**Task prompt**
Reproduce, without any change, the span of lines from the opening of the records below to the line containing "конечно, не жаль было переплатить за антураж", inclusive.

**Excerpted data**
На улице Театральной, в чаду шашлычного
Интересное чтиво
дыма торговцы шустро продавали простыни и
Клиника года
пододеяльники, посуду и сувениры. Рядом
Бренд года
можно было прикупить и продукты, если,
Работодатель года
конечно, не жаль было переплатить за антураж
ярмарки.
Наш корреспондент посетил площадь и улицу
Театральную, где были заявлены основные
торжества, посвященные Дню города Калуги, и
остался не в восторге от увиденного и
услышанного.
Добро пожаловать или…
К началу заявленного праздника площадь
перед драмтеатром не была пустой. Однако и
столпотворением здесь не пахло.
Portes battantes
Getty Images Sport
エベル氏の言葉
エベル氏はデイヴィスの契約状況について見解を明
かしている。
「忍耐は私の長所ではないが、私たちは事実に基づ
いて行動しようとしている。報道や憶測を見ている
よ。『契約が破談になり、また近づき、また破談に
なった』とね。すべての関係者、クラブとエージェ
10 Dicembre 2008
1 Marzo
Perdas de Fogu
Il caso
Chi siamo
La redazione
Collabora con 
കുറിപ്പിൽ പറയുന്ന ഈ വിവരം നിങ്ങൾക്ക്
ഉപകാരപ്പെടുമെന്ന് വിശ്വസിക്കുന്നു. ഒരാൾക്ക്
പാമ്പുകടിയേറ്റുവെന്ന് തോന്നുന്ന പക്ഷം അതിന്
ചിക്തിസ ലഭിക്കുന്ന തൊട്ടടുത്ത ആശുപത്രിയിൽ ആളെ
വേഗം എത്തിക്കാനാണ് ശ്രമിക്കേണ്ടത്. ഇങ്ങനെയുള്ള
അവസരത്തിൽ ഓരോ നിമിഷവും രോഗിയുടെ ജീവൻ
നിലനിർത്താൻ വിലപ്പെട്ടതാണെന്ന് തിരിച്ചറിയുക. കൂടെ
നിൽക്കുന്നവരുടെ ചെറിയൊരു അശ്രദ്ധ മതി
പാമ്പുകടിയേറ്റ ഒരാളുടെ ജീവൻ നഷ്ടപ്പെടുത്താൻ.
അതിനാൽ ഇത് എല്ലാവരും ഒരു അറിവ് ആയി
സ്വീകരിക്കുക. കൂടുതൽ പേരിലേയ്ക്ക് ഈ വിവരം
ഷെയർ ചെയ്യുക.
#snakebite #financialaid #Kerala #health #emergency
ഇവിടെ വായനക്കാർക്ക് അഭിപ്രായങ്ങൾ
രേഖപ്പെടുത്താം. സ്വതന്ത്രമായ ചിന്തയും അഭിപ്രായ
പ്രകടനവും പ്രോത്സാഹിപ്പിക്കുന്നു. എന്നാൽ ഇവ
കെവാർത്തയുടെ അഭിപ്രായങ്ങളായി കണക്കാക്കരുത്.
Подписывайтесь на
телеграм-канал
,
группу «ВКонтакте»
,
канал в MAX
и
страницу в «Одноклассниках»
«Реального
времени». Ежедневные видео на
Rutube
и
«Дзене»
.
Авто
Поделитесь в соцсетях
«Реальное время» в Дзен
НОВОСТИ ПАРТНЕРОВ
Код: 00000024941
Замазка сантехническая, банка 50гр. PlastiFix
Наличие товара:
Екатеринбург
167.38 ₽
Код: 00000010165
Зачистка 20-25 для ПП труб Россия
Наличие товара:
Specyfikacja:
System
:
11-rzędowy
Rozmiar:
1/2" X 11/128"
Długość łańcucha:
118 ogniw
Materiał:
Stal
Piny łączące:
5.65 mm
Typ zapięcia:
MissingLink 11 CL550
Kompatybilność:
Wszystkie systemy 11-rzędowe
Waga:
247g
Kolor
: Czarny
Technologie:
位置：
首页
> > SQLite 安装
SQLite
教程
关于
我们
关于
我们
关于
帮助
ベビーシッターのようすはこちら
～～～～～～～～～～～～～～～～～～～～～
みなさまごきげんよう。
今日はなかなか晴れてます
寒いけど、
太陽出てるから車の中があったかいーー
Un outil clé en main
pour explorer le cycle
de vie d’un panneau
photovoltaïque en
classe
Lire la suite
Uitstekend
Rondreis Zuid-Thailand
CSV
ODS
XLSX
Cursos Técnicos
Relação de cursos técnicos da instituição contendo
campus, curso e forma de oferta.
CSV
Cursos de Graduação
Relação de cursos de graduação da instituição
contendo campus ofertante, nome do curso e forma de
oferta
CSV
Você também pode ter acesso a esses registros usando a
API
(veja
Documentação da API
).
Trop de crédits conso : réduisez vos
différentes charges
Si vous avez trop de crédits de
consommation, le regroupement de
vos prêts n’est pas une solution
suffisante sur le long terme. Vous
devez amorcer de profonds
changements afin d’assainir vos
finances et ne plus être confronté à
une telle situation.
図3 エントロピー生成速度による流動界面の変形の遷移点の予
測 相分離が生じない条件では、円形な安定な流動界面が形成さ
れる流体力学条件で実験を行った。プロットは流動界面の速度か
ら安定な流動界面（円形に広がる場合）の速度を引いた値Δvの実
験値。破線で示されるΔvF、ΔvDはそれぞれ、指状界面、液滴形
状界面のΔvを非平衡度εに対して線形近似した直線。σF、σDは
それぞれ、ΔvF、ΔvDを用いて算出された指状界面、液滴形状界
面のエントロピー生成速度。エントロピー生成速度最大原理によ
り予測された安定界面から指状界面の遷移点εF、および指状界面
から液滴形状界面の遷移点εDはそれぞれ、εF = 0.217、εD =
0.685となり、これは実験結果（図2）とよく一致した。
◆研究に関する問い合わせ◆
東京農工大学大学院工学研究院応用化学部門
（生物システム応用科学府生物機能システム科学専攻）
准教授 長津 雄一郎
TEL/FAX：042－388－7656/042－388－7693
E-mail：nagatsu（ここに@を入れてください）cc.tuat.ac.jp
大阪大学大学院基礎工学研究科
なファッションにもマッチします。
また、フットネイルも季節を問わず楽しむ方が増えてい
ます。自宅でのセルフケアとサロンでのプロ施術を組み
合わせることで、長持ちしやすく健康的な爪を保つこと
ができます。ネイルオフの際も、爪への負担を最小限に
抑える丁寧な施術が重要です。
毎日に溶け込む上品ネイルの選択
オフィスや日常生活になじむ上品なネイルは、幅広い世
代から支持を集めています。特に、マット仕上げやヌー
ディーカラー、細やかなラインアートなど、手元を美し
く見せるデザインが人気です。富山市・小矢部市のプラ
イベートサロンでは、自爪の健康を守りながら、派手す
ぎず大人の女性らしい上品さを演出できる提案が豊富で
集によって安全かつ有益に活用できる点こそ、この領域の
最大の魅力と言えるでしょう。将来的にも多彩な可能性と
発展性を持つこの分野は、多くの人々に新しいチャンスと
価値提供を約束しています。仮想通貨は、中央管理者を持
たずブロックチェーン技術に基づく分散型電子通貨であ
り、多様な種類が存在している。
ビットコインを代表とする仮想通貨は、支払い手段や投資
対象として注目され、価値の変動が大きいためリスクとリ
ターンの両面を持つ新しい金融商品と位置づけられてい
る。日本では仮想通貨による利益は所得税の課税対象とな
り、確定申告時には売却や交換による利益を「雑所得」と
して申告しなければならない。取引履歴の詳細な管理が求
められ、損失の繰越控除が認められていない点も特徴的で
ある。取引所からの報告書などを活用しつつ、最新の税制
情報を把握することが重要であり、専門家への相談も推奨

**Answer box**
На улице Театральной, в чаду шашлычного
Интересное чтиво
дыма торговцы шустро продавали простыни и
Клиника года
пододеяльники, посуду и сувениры. Рядом
Бренд года
можно было прикупить и продукты, если,
Работодатель года
конечно, не жаль было переплатить за антураж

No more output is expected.